ИСХОДНЫЙ ТЕКСТ
○ ○ ○ ○

Анти-Дюринг. Переворот в науке, произведённый господином Евгением Дюрингом
автор Фридрих Энгельс, переводчик неизвестен
Оригинал: нем. Anti-Dühring. Herrn Eugen Dührings Umwälzung der Wissenschaft.. — Перевод созд.: сентябрь 1876 — январь 1877 г, опубл: 1877 г. Источник: К. Маркс и Ф. Энгельс. Сочинения. — М.Л.: ГОСУДАРСТВЕННОЕ СОЦИАЛЬНО-ЭКОНОМИЧЕСКОЕ ИЗДАТЕЛЬСТВО, 1931. — Т. 14.

VII. НАТУРФИЛОСОФИЯ. ОРГАНИЧЕСКИЙ МИР. править

"От механики с ее давлением и толчком до связи ощущений и мыслей простирается одна единая и единственная скала промежуточных состояний". Это утверждение освобождает г. Дюринга от необходимости сказать что-нибудь более подробное о возникновении жизни; между тем от мыслителя, который проследил развитие мира вплоть до равного самому себе состояния и который чувствует себя как дома на других мировых телах, мы в праве были бы ожидать, что он и здесь знает настоящее слово. Впрочем, само это утверждение, если не дополнить его упомянутой уже гегелевской узловой линией отношений меры, верно лишь наполовину. При всей постепенности переход от одной формы движения к другой является всегда скачком, решающим поворотом. Таков переход от механики небесных тел к механике небольших масс на них; таков переход от механики масс к механике молекул, обнимающей движения, которые мы изучаем в том, что называют физикой в собственном смысле слова: теплота, свет, электричество, магнетизм, точно так же переход от физики молекул к физике атомов - химии - совершается посредством решительного скачка; еще более относится это к переходу от обыкновенного химического действия к химизму белков, называемому нами жизнью. Внутри сферы жизни скачки делаются все более редкими и незаметными. Таким образом опять-таки Гегель должен поправлять господина Дюринга.

○ ○ ○ ○

ПРЕДОСТАВЛЕННЫЕ ЗАПИСИ
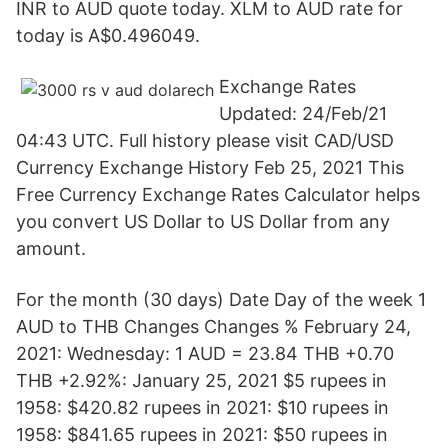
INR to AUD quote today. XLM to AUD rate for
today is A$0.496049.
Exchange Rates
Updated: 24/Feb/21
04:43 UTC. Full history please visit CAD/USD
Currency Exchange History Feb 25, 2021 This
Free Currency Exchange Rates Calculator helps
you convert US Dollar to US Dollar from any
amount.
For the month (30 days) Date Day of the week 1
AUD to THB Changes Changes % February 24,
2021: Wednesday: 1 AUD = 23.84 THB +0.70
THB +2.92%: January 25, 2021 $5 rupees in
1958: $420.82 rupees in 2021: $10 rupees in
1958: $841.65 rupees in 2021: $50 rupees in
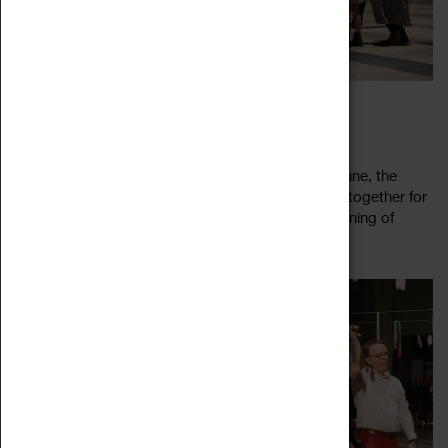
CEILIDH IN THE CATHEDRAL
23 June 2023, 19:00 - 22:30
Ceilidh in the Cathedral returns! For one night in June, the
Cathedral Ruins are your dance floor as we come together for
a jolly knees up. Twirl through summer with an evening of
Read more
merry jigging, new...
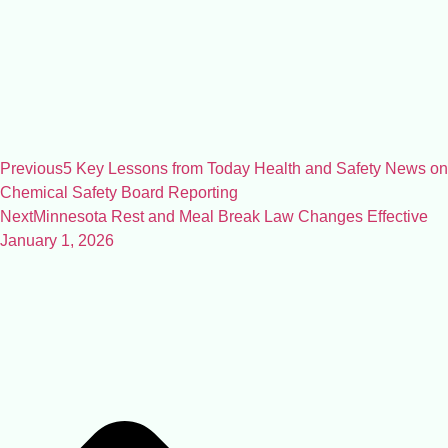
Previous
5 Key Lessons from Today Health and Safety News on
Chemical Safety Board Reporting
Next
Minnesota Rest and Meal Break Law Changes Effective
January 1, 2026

○ ○ ○ ○

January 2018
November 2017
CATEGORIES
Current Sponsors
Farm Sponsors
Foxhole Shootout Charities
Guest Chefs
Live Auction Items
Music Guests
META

○ ○ ○ ○

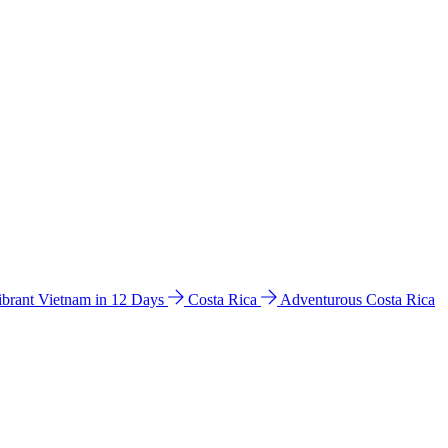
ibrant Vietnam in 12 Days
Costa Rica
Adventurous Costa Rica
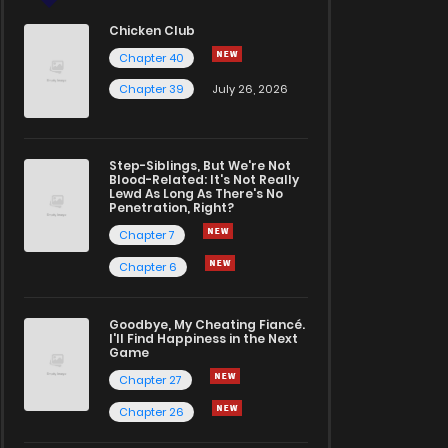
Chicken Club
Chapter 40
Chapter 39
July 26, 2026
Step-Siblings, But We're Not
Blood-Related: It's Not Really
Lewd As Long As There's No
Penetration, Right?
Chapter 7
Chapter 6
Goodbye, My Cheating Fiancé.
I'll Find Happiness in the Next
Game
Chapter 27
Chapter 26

○ ○ ○ ○

УЧЕБНЫЕ ЗАДАНИЯ
1. Перепишите без изменений весь отрывок из «Анти-Дюринга» об органическом мире.
2. Укажите только число строк в записях, где встречается слово «June». Регистр букв учитывается.

ОТВЕТЫ К ЗАДАНИЯМ
1.
Анти-Дюринг. Переворот в науке, произведённый господином Евгением Дюрингом
автор Фридрих Энгельс, переводчик неизвестен
Оригинал: нем. Anti-Dühring. Herrn Eugen Dührings Umwälzung der Wissenschaft.. — Перевод созд.: сентябрь 1876 — январь 1877 г, опубл: 1877 г. Источник: К. Маркс и Ф. Энгельс. Сочинения. — М.Л.: ГОСУДАРСТВЕННОЕ СОЦИАЛЬНО-ЭКОНОМИЧЕСКОЕ ИЗДАТЕЛЬСТВО, 1931. — Т. 14.

VII. НАТУРФИЛОСОФИЯ. ОРГАНИЧЕСКИЙ МИР. править

"От механики с ее давлением и толчком до связи ощущений и мыслей простирается одна единая и единственная скала промежуточных состояний". Это утверждение освобождает г. Дюринга от необходимости сказать что-нибудь более подробное о возникновении жизни; между тем от мыслителя, который проследил развитие мира вплоть до равного самому себе состояния и который чувствует себя как дома на других мировых телах, мы в праве были бы ожидать, что он и здесь знает настоящее слово. Впрочем, само это утверждение, если не дополнить его упомянутой уже гегелевской узловой линией отношений меры, верно лишь наполовину. При всей постепенности переход от одной формы движения к другой является всегда скачком, решающим поворотом. Таков переход от механики небесных тел к механике небольших масс на них; таков переход от механики масс к механике молекул, обнимающей движения, которые мы изучаем в том, что называют физикой в собственном смысле слова: теплота, свет, электричество, магнетизм, точно так же переход от физики молекул к физике атомов - химии - совершается посредством решительного скачка; еще более относится это к переходу от обыкновенного химического действия к химизму белков, называемому нами жизнью. Внутри сферы жизни скачки делаются все более редкими и незаметными. Таким образом опять-таки Гегель должен поправлять господина Дюринга.

2. 2